Scientists blame intense fishing pressure on forage species such as krill, as well as pollution, degradation of breeding grounds, and climate change.
According to the International Union for Conservation of Nature Red List of Threatened Species, only two types of penguin—Adelie and King—are increasing in numbers.
Struggling to adapt
Penguins live most of their lives at sea but return to land to breed and molt, making them important gauges of marine health that are easily accessible to researchers, who can then develop realistic and effective conservation ocean strategies.
Stanford University marine scientist Cassandra Brooks, who specialises in the Antarctic, said penguin populations on the frozen continent were both increasing (Adelies in the Ross Sea) and decreasing (Chinstraps in the Antarctic Peninsula area).

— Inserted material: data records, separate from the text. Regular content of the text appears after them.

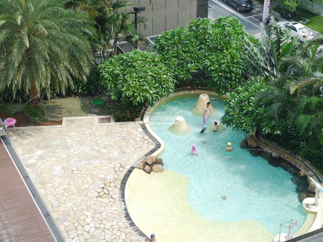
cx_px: 162
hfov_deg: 27.8
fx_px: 653
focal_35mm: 70
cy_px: 121
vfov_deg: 21.0
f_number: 6.3
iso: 160
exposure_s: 1/160
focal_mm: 35
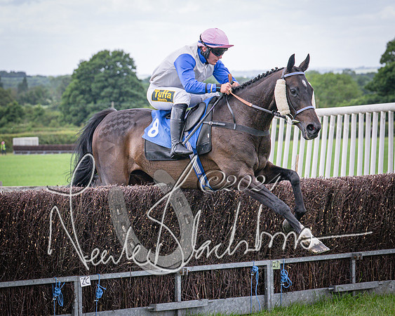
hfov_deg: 12.4
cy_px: 158
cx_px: 163
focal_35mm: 156
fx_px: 1818
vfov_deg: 9.9
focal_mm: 71
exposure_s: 1/1600
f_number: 4
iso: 400
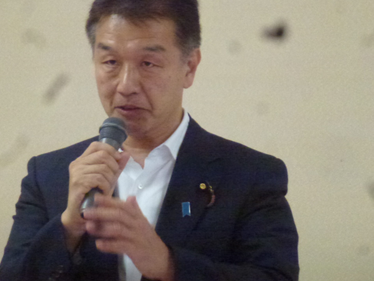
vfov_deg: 4.2
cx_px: 183
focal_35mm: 357
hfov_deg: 5.6
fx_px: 3858
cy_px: 94
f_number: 5.6
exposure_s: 1/160
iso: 1600
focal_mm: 47.7
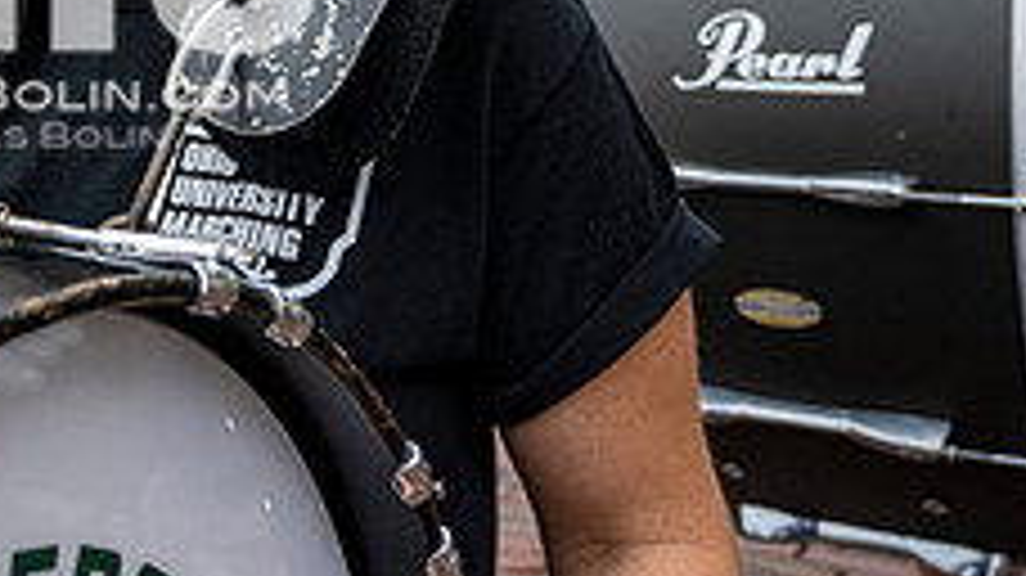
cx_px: -22
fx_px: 1740
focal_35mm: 64
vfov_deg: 18.1
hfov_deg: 30.3
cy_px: -65
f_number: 4
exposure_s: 1/1600
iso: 1000
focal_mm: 24
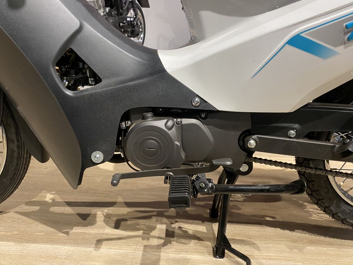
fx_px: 296
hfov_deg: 61.6
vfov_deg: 48.2
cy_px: 124
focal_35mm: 29
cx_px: 172
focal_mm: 4.25
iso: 125
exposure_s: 1/50
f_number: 1.8
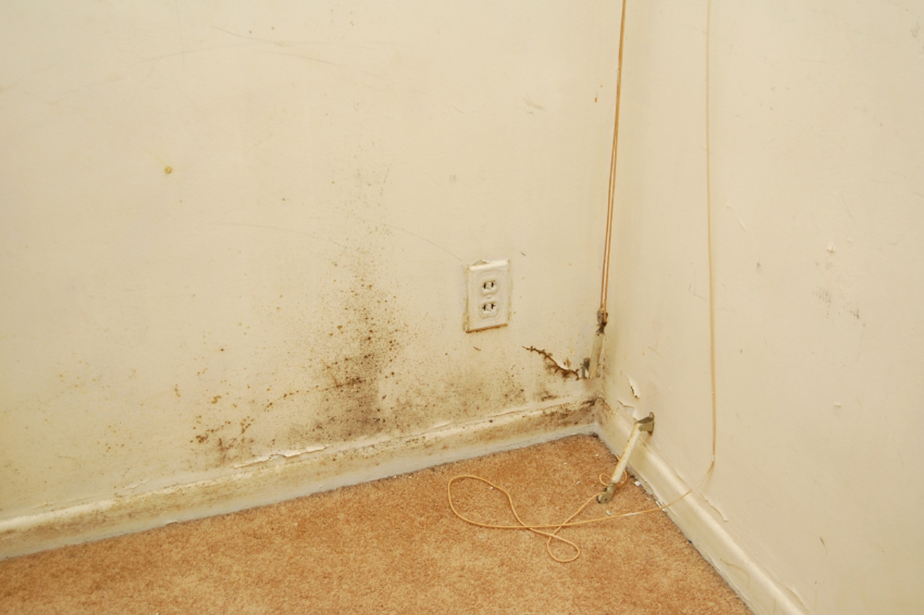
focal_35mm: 48
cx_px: 462
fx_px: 1231
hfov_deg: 41.1
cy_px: 308
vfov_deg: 28.0
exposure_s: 1/60
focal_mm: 32
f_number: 4.5
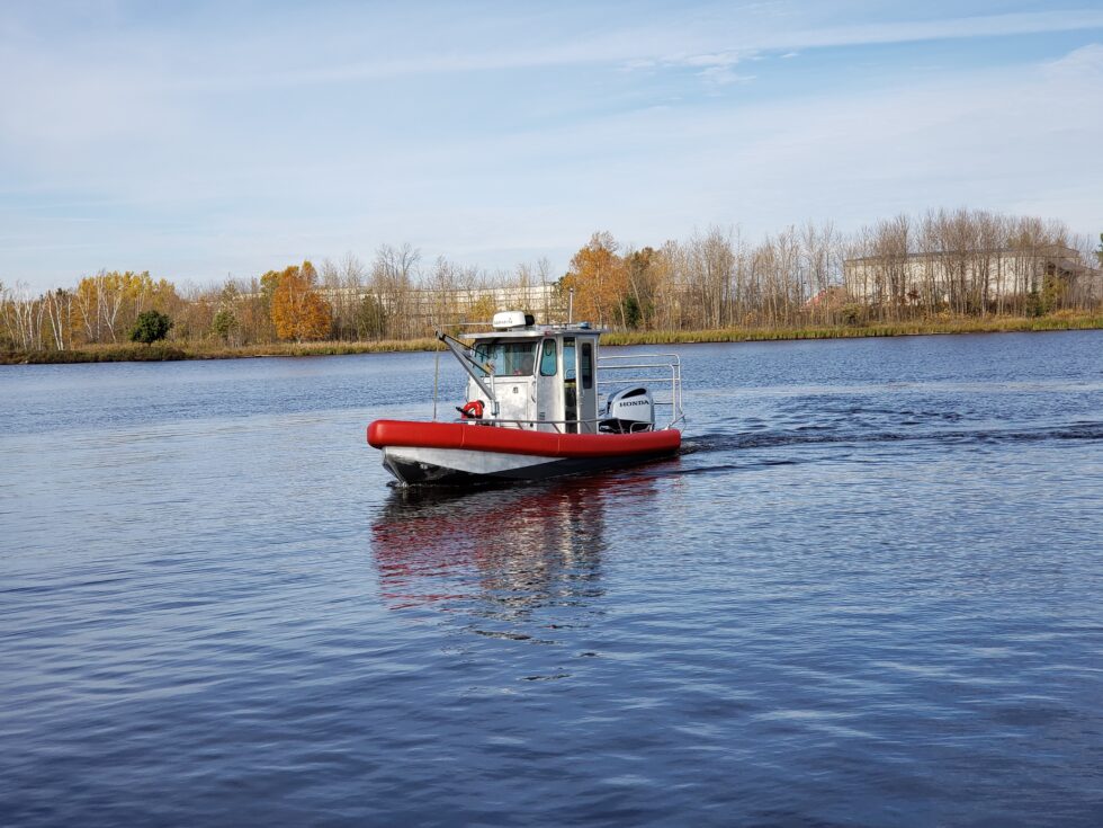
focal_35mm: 52
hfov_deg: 36.8
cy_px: 414
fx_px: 1657
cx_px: 552
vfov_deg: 28.0
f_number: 2.4
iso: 32
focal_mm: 6
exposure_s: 1/662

"In short, we know climate change is dramatically changing the Antarctic environment and that the animals that comprise the Southern Ocean ecosystem are struggling to adapt," she told AFP.
"Scientists need to continue working to untangle the complex interactions between climate change and penguin populations."
A deal sealed last year by the Conservation of Antarctic Marine Living Resources (CCAMLR)—an international grouping tasked with overseeing conservation and sustainable exploitation of the Antarctic Ocean—will see a massive US and New Zealand-backed marine protected area established in the Ross Sea.
The sea is one of the last intact marine ecosystems in the world, home to penguins, seals, Antarctic toothfish, whales and huge numbers of krill, a staple food for many species.
It is considered critical for scientists to study how such ecosystems function and to understand the impact of climate change on the ocean.
But two other proposals—the Australia and France-led East Antarctica sanctuary and a German plan to protect huge tracts of the Weddell Sea—are still under negotiation.
The East Antarctica sanctuary proposal spans one million square kilometres (386,000 square miles) while the Weddell Sea plan would extend from the southeast of South America over an area of some 2.8 million square kilometres.
"A network of Southern Ocean MPAs (marine protected areas), which include no-take zones in areas important to penguin life history, may help ensure their survival in an uncertain future," said Brooks.
The CCAMLR holds its annual meeting in Hobart, Australia, in October.